• [Текст для анализа]:
======

В мире Пастернака контактом чревато даже простое соприсутствие в одном пространстве, ср.:
— Я просыпаюсь. Я объят Открывшимся. Я на учете. Я на земле, где вы живете, И ваши тополя кипят.
— Ты здесь, мы в воздухе одном. Твое присутствие, как город, Как тихий Киев за окном, Который в зной лучей обернут, Который спит, не опочив, И сном борим, но не поборот <…> Твое присутствие, как зов За полдень поскорей усесться И, перечтя его с азов, Вписать в него твое соседство.
По контрасту с подобными настойчивыми контактами между самыми разными сущностями (в том числе цветами, грядками, влагой) — образами поглощения, вбирания, обмазывания, заполнения, оставления следа, сведения воедино, значимого соседства и т. п. — отказ ночных цветов в ЦН как-либо реагировать на утреннюю поливку выглядит вдвойне впечатляюще.
Следует сказать, что их непроницаемость для контактов не абсолютна. Отдельные обрывки происходящего вокруг все-таки попадают к ним в уши. Эти обрывки — одно из проявлений инвариантного пастернаковского мотива, состоящего в импровизационном совмещении чего-то малого, скромного, случайного с чем-то важным, представительным, волнующим, запоминающимся. Ср.:
— И ветер криками изрыт, И чем случайней, тем вернее Слагаются стихи навзрыд («Февраль. Достать чернил и плакать!..»).
— Все я ли один на свете, Готовый навзрыд при случае, Или есть свидетель («Плачущий сад»).
— Лариса, вот когда посожалею, Что я не смерть и ноль в сравненьи с ней, Я б разузнал, чем держится без клею Живая повесть на обрывках дней <…> Осмотришься, какой из нас не свалян Из хлопьев и из недомолвок мглы? («Памяти Рейснер»).
— Тогда ночной фиалкой пахнет все <…> Каждый случай, Который в прошлом может быть спасен И в будущем из рук судьбы получен («Любка»).
— В саду табак, на тротуаре Толпа, в толпе гуденье пчел, Разрывы туч, обрывки арий, Недвижный Днепр, ночной Подол («Баллада»).
— Я люблю их, грешным делом <…> И летящих туч обрывки, И снежинок канитель, И щипцами для завивки Их крутящую метель («Как-то в сумерки Тифлиса…»).
— А днем простор осенний Пронизывает вой Тоскою голошенья С погоста за рекой, Когда рыданье вдовье Относит за бугор, Я с нею всею кровью И вижу смерть в упор («Ложная тревога»).

======

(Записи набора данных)

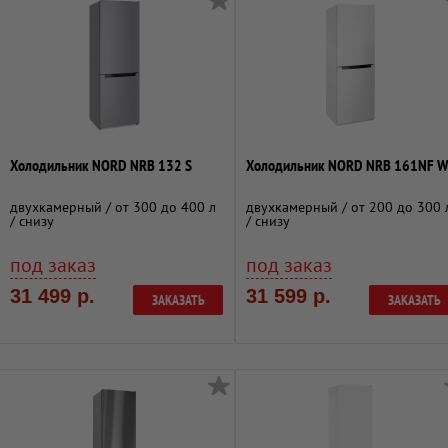
Холодильник NORD NRB 132 S
Холодильник NORD NRB 161NF W
двухкамерный / от 300 до 400 л
двухкамерный / от 200 до 300 
/ снизу
/ снизу
под заказ
под заказ
31 499 р.
31 599 р.
ЗАКАЗАТЬ
ЗАКАЗАТЬ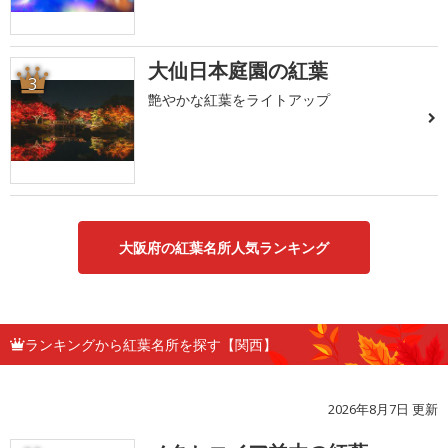
大仙日本庭園の紅葉
3
艶やかな紅葉をライトアップ
大阪府の紅葉名所人気ランキング
ランキングから紅葉名所を探す【関西】
2026年8月7日 更新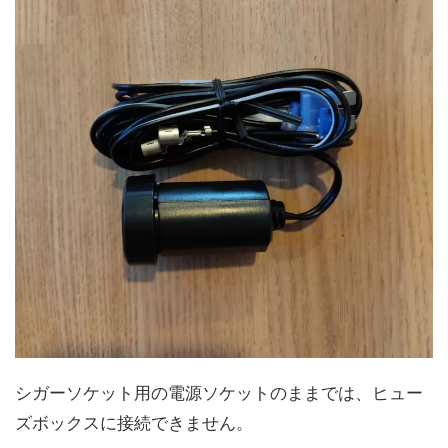
シガーソケット用の電源ソケットのままでは、ヒュー
ズボックスに接続できません。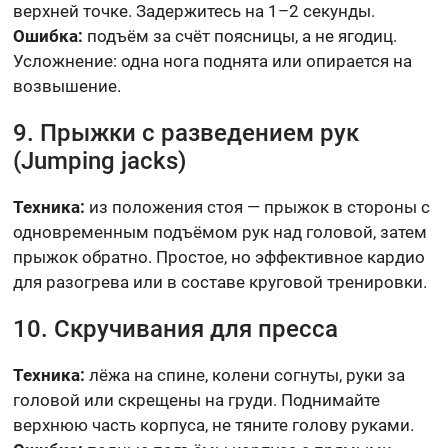
верхней точке. Задержитесь на 1–2 секунды.
Ошибка:
подъём за счёт поясницы, а не ягодиц.
Усложнение: одна нога поднята или опирается на
возвышение.
9. Прыжки с разведением рук
(Jumping jacks)
Техника:
из положения стоя — прыжок в стороны с
одновременным подъёмом рук над головой, затем
прыжок обратно. Простое, но эффективное кардио
для разогрева или в составе круговой тренировки.
10. Скручивания для пресса
Техника:
лёжа на спине, колени согнуты, руки за
головой или скрещены на груди. Поднимайте
верхнюю часть корпуса, не тяните голову руками.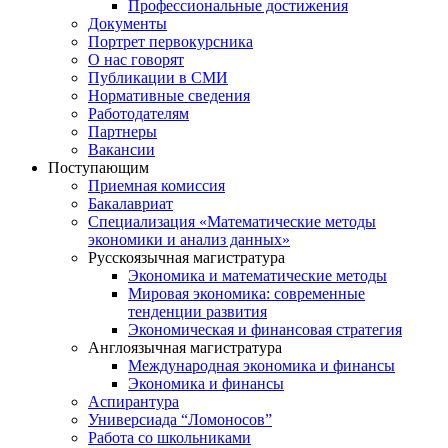
Профессиональные достижения
Документы
Портрет первокурсника
О нас говорят
Публикации в СМИ
Нормативные сведения
Работодателям
Партнеры
Вакансии
Поступающим
Приемная комиссия
Бакалавриат
Специализация «Математические методы
экономики и анализ данных»
Русскоязычная магистратура
Экономика и математические методы
Мировая экономика: современные
тенденции развития
Экономическая и финансовая стратегия
Англоязычная магистратура
Международная экономика и финансы
Экономика и финансы
Аспирантура
Универсиада “Ломоносов”
Работа со школьниками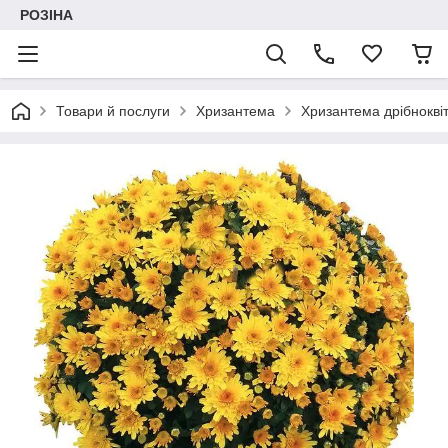
РОЗІНА
Товари й послуги
Хризантема
Хризантема дрібноквіт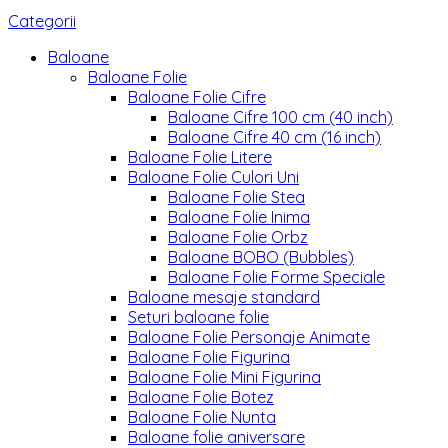
Categorii
Baloane
Baloane Folie
Baloane Folie Cifre
Baloane Cifre 100 cm (40 inch)
Baloane Cifre 40 cm (16 inch)
Baloane Folie Litere
Baloane Folie Culori Uni
Baloane Folie Stea
Baloane Folie Inima
Baloane Folie Orbz
Baloane BOBO (Bubbles)
Baloane Folie Forme Speciale
Baloane mesaje standard
Seturi baloane folie
Baloane Folie Personaje Animate
Baloane Folie Figurina
Baloane Folie Mini Figurina
Baloane Folie Botez
Baloane Folie Nunta
Baloane folie aniversare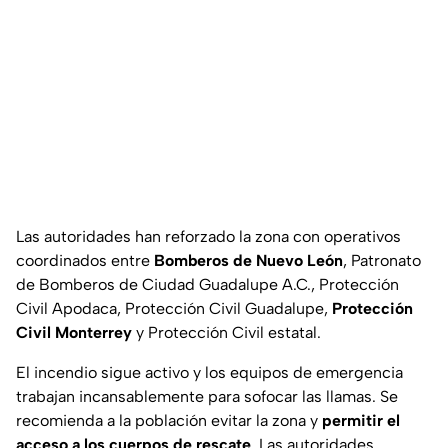
Las autoridades han reforzado la zona con operativos
coordinados entre
Bomberos de Nuevo León
, Patronato
de Bomberos de Ciudad Guadalupe A.C., Protección
Civil Apodaca, Protección Civil Guadalupe,
Protección
Civil Monterrey
y Protección Civil estatal.
El incendio sigue activo y los equipos de emergencia
trabajan incansablemente para sofocar las llamas. Se
recomienda a la población evitar la zona y
permitir el
acceso a los cuerpos de rescate
. Las autoridades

======

• [Примените прочитанное]:
A: Перепишите без изменений отрывок из текста о Пастернаке между словами «В мире Пастернака» и «выглядит вдвойне впечатляюще.», включая оба конца.
B: Определите, соответствуют ли тексту о Пастернаке утверждения (i), (ii) и (iii). Ответьте «да» или «нет» и процитируйте решающие слова текста.
(i) Непроницаемость ночных цветов для контактов абсолютна.
(ii) В цитате из «Баллады» упоминаются обрывки арий.
(iii) В мире Пастернака контакт возможен даже при простом пребывании в одном пространстве.
C: Продолжите текст о Пастернаке, начав сразу после последней приведенной цитаты.
Для выполнения заданий записи не понадобятся.

• [Ответы к заданиям]:
A:
В мире Пастернака контактом чревато даже простое соприсутствие в одном пространстве, ср.:
— Я просыпаюсь. Я объят Открывшимся. Я на учете. Я на земле, где вы живете, И ваши тополя кипят.
— Ты здесь, мы в воздухе одном. Твое присутствие, как город, Как тихий Киев за окном, Который в зной лучей обернут, Который спит, не опочив, И сном борим, но не поборот <…> Твое присутствие, как зов За полдень поскорей усесться И, перечтя его с азов, Вписать в него твое соседство.
По контрасту с подобными настойчивыми контактами между самыми разными сущностями (в том числе цветами, грядками, влагой) — образами поглощения, вбирания, обмазывания, заполнения, оставления следа, сведения воедино, значимого соседства и т. п. — отказ ночных цветов в ЦН как-либо реагировать на утреннюю поливку выглядит вдвойне впечатляюще.

B:
(i) Нет: «их непроницаемость для контактов не абсолютна».
(ii) Да: «Разрывы туч, обрывки арий».
(iii) Да: «контактом чревато даже простое соприсутствие в одном пространстве».

C:
— Бестолочь, кумушек пересуды, Что их попутал за сатана? Где я обрывки этих речей Слышал уж как-то порой прошлогодней? Ах, это сызнова, верно, сегодня Вышел из рощи ночью ручей <…> Это снегурка у края обрыва, Это о ней из оврага со дна Льется без умолку бред торопливый Полубезумного болтуна <…> Это зубами стуча от простуды, Льется чрез край ледяная струя В пруд и из пруда в другую посуду, Речь половодья — бред бытия («Опять весна»).
— Гул затих <…> Я ловлю в далеком отголоске, Что случится на моем веку, На меня наставлен сумрак ночи Тысячью биноклей на оси <…> Я один, все тонет в фарисействе, Жизнь прожить — не поле перейти («Гамлет»).
— В те места босоногою странницей Пробирается ночь вдоль забора, И за ней с подоконника тянется След подслушанного разговора. В отголосках беседы услышанной <…> («Белая ночь»).
— Но кто мы и откуда, Когда от всех тех лет Остались пересуды, А нас на свете нет? («Свидание»).
— И можно слышать в коридоре, Что происходит на просторе, О чем в случайном разговоре С капелью говорит апрель («Земля»).
Но в ЦН обрывки остаются обрывками, памятью не регистрируются и никакой роли в дальнейшем развитии лирического сюжета не играют.
Параллельно с темой контакта, в оригинальном, отчасти тоже «отрицательном» негативном, повороте предстает и тема великолепия. Упор в ЦН делается на воплощающий ее мотив «сути», которая уже по определению противопоставляется всему поверхностному, внешнему, шелухе, лузге и потому охотно принимает негативный характер — очищения, отмывания, освобождения, отказа от этих наносных элементов. Ср.:
— Но корпуса его изгиб Дышал полетом голой сути, Прорвавшей глупый слой лузги («Высокая болезнь»).
— Нельзя не впасть к концу, как в ересь, В неслыханную простоту («Волны»).